Currently, 3D spiral CT is the most advanced diagnostic imaging technique to evaluate the stylohyoid chain in spatial geometry, with accurate length measurements 22,25,26,27 . The detailed information about the course and relations of the stylohyoid chain and the relation of important adjacent anatomic structures also allows pre-operative planning thereby reducing the potential for iatrogenic intra-operative injury 22,27 . A potential limitation of CT is related to poor image quality that may be scanner related or due to image artifacts from motion or nearby metallic appliances 22 . Nevertheless, 3D spiral CT is superior to conventional imaging modalities and many authorities now consider it the diagnostic modality of choice 22,25,26,27 .

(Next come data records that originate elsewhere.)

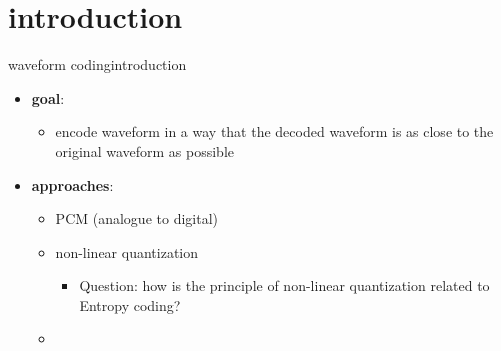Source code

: 



\subtitle{Part 25: Waveform Coding}


	

\section[intro]{introduction}

	\begin{frame}{waveform coding}{introduction}
        \begin{itemize}
            \item   \textbf{goal}: 
                \begin{itemize}
                    \item   encode waveform in a way that the decoded waveform is as close to the original waveform as possible
                \end{itemize}
            \pause
            \bigskip
            \item   \textbf{approaches}:
                \begin{itemize}
                    \item   PCM (analogue to digital)
                    \pause
                    \item   non-linear quantization 
                    \pause
                        \begin{itemize}
                            \item   Question: how is the principle of non-linear quantization related to Entropy coding?
                        \end{itemize}
                    \pause
                    \item   {}
                \end{itemize}
        \end{itemize}
	\end{frame}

The diagnosis has occasionally been made with other imaging modalities such as barium meal 23,28 or angiography 23 . These modalities do not directly demonstrate the stylohyoid chain and the diagnosis is made by extrapolation. The barium swallow may show an upper oesophageal filling defect reflecting indentation from the stylohyoid chain 28 . Similarly, there may be compression of the external carotid artery on angiography 23 .
Physicians should be aware of the clinical presentation of the stylohyoid syndromes in order to improve diagnostic accuracy. The condition is often confirmed on plain radiography but 3D CT with reconstruction is rapidly becoming the investigative modality of choice.